To Brockman’s point, there’s plenty in the way of barriers when it comes to enterprises adopting voice transcription technology. According to a 2020 Statista survey, companies cite accuracy, accent- or dialect-related recognition issues and cost as the top reasons they haven’t embraced tech like tech-to-speech.

Whisper has its limitations, though — particularly in the area of “next-word” prediction. Because the system was trained on a large amount of noisy data, OpenAI cautions that Whisper might include words in its transcriptions that weren’t actually spoken — possibly because it’s both trying to predict the next word in audio and transcribe the audio recording itself. Moreover, Whisper doesn’t perform equally well across languages, suffering from a higher error rate when it comes to speakers of languages that aren’t well-represented in the training data.

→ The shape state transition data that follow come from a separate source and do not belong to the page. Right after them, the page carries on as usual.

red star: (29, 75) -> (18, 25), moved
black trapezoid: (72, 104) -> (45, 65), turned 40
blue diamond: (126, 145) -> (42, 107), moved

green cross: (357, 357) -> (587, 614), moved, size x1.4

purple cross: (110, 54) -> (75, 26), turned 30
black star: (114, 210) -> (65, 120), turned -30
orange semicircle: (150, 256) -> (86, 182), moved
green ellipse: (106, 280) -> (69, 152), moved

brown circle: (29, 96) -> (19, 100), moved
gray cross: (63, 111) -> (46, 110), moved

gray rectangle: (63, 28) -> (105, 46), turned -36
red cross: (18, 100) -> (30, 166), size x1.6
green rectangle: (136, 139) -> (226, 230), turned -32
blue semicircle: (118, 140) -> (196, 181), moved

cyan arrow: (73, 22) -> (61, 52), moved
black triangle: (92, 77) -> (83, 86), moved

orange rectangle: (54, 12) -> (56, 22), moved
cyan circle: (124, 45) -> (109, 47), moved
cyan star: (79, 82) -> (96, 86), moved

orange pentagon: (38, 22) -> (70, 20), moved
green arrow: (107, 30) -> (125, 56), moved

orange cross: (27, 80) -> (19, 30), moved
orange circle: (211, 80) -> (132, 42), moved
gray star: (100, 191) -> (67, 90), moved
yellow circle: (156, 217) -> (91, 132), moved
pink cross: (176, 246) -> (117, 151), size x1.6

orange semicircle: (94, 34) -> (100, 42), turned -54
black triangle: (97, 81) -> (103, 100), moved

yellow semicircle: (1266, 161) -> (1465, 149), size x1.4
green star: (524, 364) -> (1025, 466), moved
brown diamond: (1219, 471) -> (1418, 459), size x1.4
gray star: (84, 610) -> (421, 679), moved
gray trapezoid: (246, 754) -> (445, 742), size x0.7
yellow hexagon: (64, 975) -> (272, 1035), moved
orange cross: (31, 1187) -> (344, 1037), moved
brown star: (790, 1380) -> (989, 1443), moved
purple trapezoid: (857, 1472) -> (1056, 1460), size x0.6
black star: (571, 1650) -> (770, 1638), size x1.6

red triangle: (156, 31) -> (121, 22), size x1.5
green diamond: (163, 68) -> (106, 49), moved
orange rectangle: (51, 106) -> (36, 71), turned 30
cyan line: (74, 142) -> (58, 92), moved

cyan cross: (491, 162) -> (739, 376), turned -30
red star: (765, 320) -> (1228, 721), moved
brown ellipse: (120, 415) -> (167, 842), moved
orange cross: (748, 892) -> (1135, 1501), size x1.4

That last bit is nothing new to the world of speech recognition, unfortunately. Biases have long plagued even the best systems, with a 2020 Stanford study finding systems from Amazon, Apple, Google, IBM and Microsoft made far fewer errors — about 19% — with users who are white than with users who are Black.

Despite this, OpenAI sees Whisper’s transcription capabilities being used to improve existing apps, services, products and tools. Already, AI-powered language learning app Speak is using the Whisper API to power a new in-app virtual speaking companion.

If OpenAI can break into the speech-to-text market in a major way, it could be quite profitable for the Microsoft-backed company. According to one report, the segment could be worth $5.4 billion by 2026, up from $2.2 billion in 2021.

“Our picture is that we really want to be this universal intelligence,” Brockman said. “We really want to, very flexibly, be able to take in whatever kind of data you have — whatever kind of task you want to accomplish — and be a force multiplier on that attention.”